### Exercise materials
┄┄┄┄┄┄

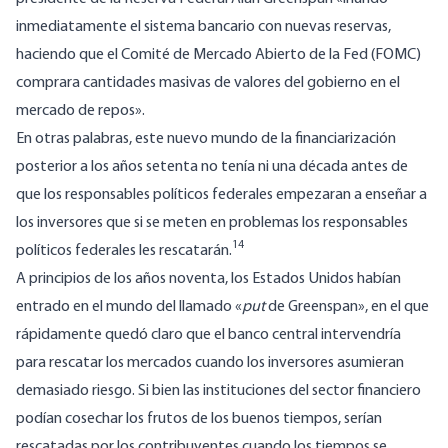
inmediatamente el sistema bancario con nuevas reservas,
haciendo
que el Comité de Mercado Abierto de la Fed (FOMC)
comprara cantidades masivas de valores del gobierno en el
mercado de repos».
En otras palabras, este nuevo mundo de la financiarización
posterior a los años setenta no tenía ni una década antes de
que los responsables políticos federales empezaran a enseñar a
los inversores que si se meten en problemas los responsables
14
políticos federales les rescatarán.
A principios de los años noventa, los Estados Unidos habían
entrado en el mundo del llamado «
put
de Greenspan
», en el que
rápidamente quedó claro que el banco central intervendría
para rescatar los mercados cuando los inversores asumieran
demasiado riesgo. Si bien las instituciones del sector financiero
podían cosechar los frutos de los buenos tiempos, serían
rescatadas por los contribuyentes cuando los tiempos se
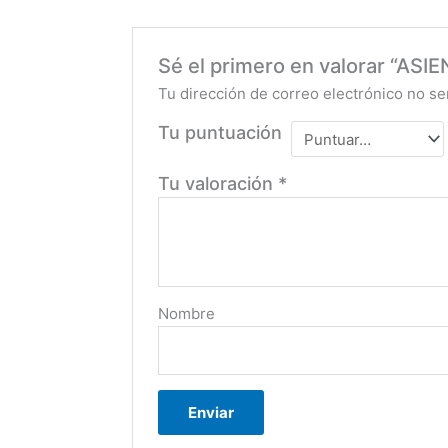
Sé el primero en valorar “A
Tu dirección de correo electrónico no se
Tu puntuación
Tu valoración
*
Nombre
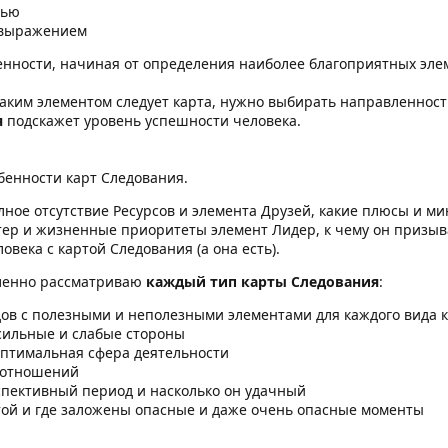
тью
овыражением
бенности, начиная от определения наиболее благоприятных эл
 каким элементом следует карта, нужно выбирать направленность
я
подскажет уровень успешности человека.
бенности карт Следования.
лное отсутствие Ресурсов и элемента Друзей, какие плюсы и ми
ктер и жизненные приоритеты элемент Лидер, к чему он призыв
овека с картой Следования (а она есть).
бленно рассматриваю
каждый тип карты Следования
:
ов с полезными и неполезными элементами для каждого вида 
 сильные и слабые стороны
оптимальная сфера деятельности
 отношений
спективный период и насколько он удачный
стой и где заложены опасные и даже очень опасные моменты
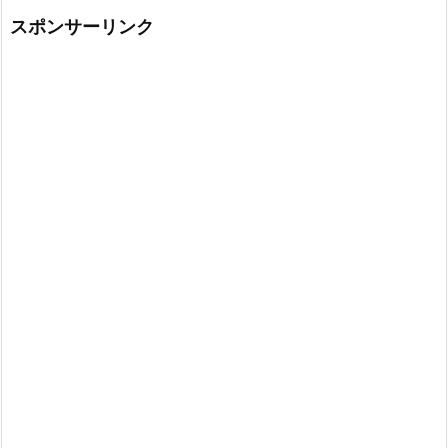
スポンサーリンク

┄┄┄┄┄┄

### Exercise objective
Retype the records character for character, starting at the line that contains "Sé el primero" and ending at the last line of the records. Omit the pictures from your copy.

### Output
Sé el primero en valorar “A
Tu dirección de correo electrónico no se
Tu puntuación
Tu valoración
*
Nombre
тью
овыражением
бенности, начиная от определения наиболее благоприятных эл
 каким элементом следует карта, нужно выбирать направленность
я
подскажет уровень успешности человека.
бенности карт Следования.
лное отсутствие Ресурсов и элемента Друзей, какие плюсы и ми
ктер и жизненные приоритеты элемент Лидер, к чему он призыв
овека с картой Следования (а она есть).
бленно рассматриваю
каждый тип карты Следования
:
ов с полезными и неполезными элементами для каждого вида 
 сильные и слабые стороны
оптимальная сфера деятельности
 отношений
спективный период и насколько он удачный
стой и где заложены опасные и даже очень опасные моменты
スポンサーリンク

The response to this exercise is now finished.